Aquela era a única época que parecia se sentir realmente bem.

 —Uma figura baixa coberta por uma capa se aproximou com passos mancos, a cabeça ostentava um capuz de lá cinza escondendo fios ralos e brancos.

—Senhora Lara, o que faz aqui fora?

—Eu é que deveria perguntar isso a você menina!Veja só!Nem um cachecol!Vai acabar se resfriando!

  Aquele não era o primeiro inverno que escutava palavras do tipo. Os outros a chamavam de louca mas Lara fazia o possível para que ela se sentisse cuidada.

—Eu vou ficar bem, não se preocupe.

  Dona Lara morava a poucos metros dali, era a vizinha mais próxima de Iani no vilarejo de casas de tijolinhos, porém, naquela região humilde, as casas eram de madeira.

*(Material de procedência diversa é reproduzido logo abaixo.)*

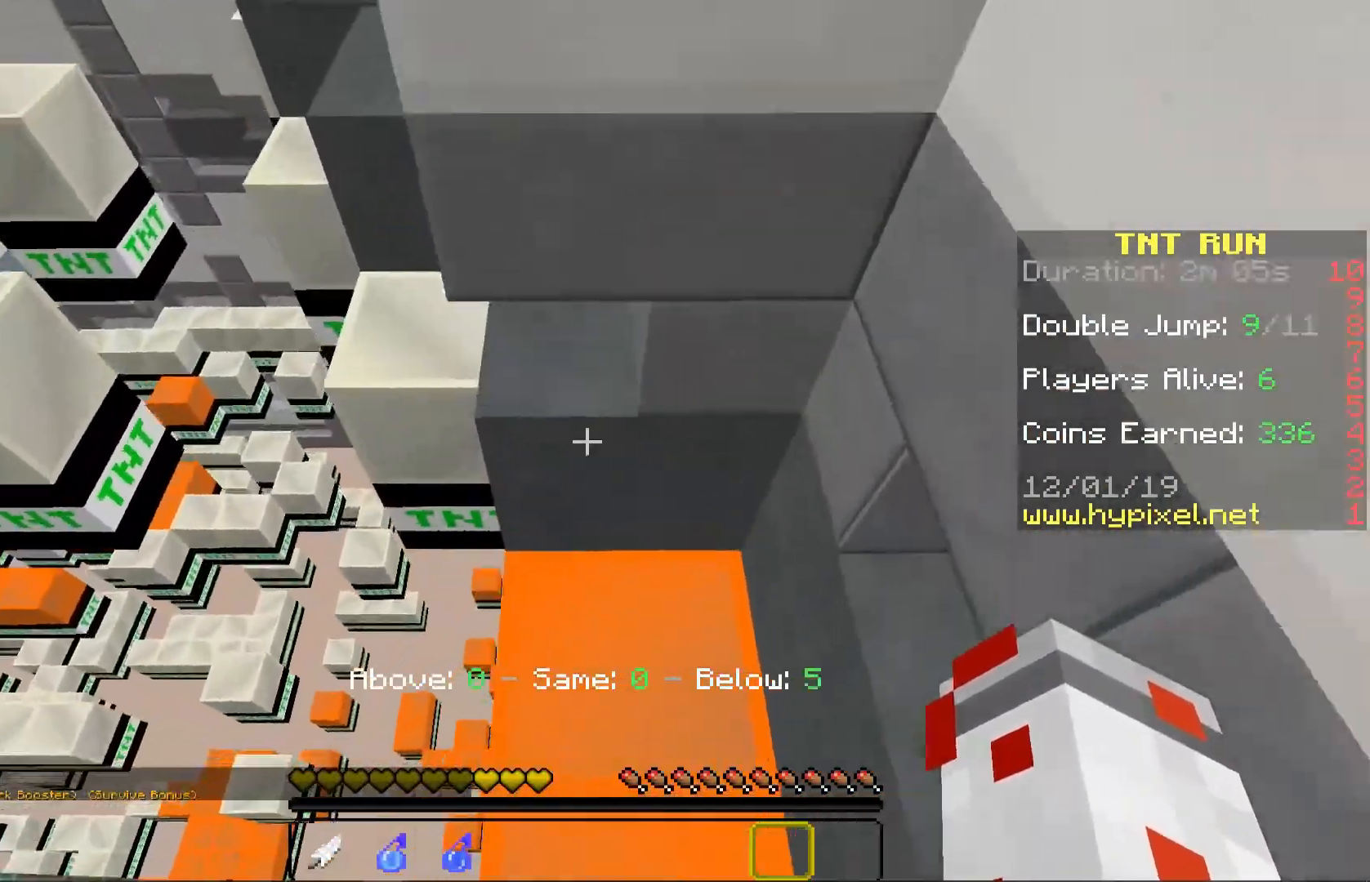
{"keys": ["a"], "mouse": []}
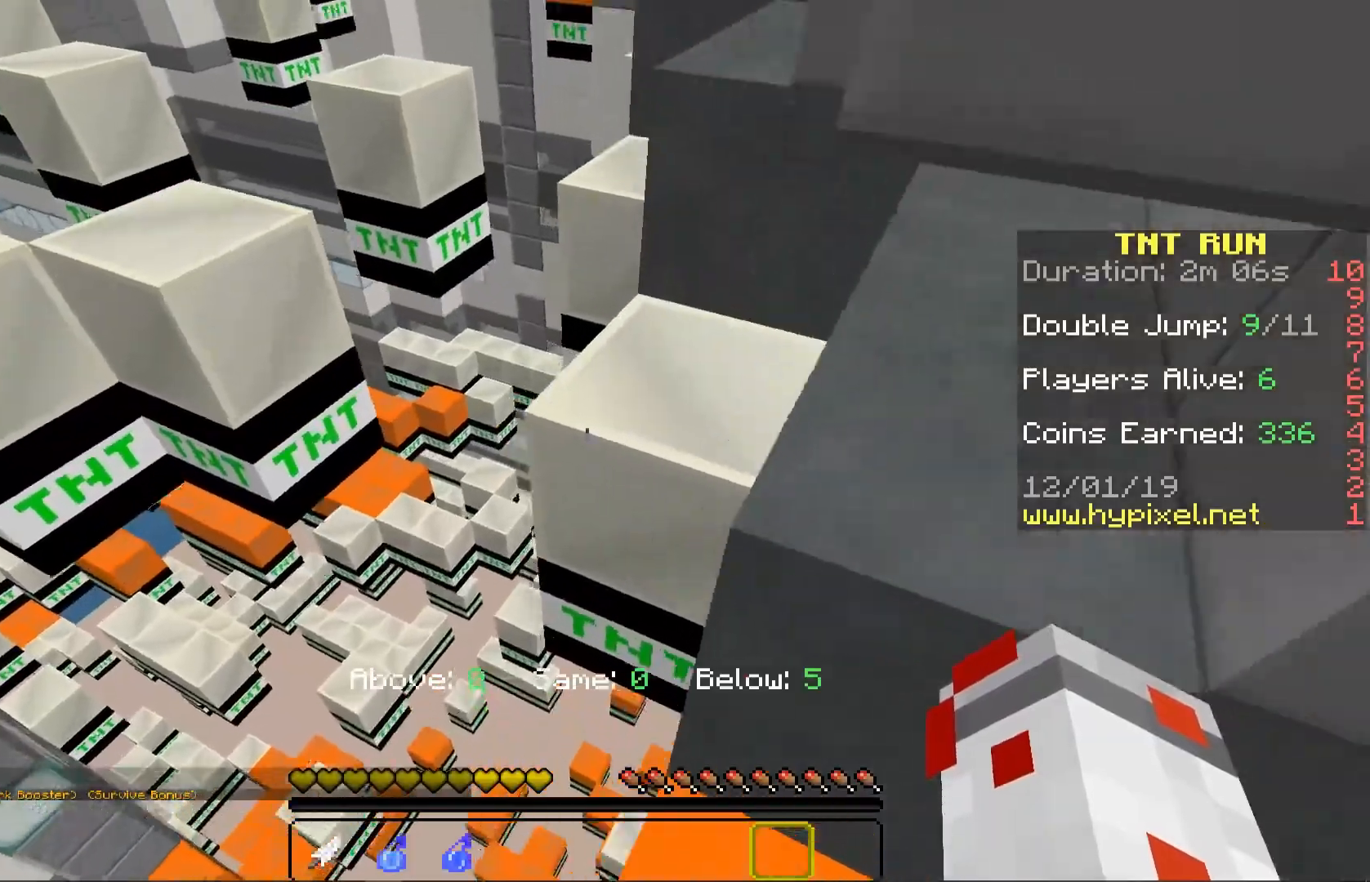
{"keys": ["d", "space", "w"], "mouse": [], "events": [[100, "w", "down"], [183, "a", "up"], [183, "space", "down"], [250, "d", "down"], [467, "space", "up"], [500, "space", "down"]]}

—Um dia quando ficar doente vai me dar razão...

  A jovem sorriu, um sorriso doce que prendeu a atenção da baixa senhora. Quase como um encanto ou como uma estranha energia que recarregava as suas.

—Eu estou acostumada, gosto do frio, mas a senhora não deveria estar aqui fora.

—Ave!Não sou nova mas não sou tão velha ao ponto de me trancar em casa com medo de um friozinho.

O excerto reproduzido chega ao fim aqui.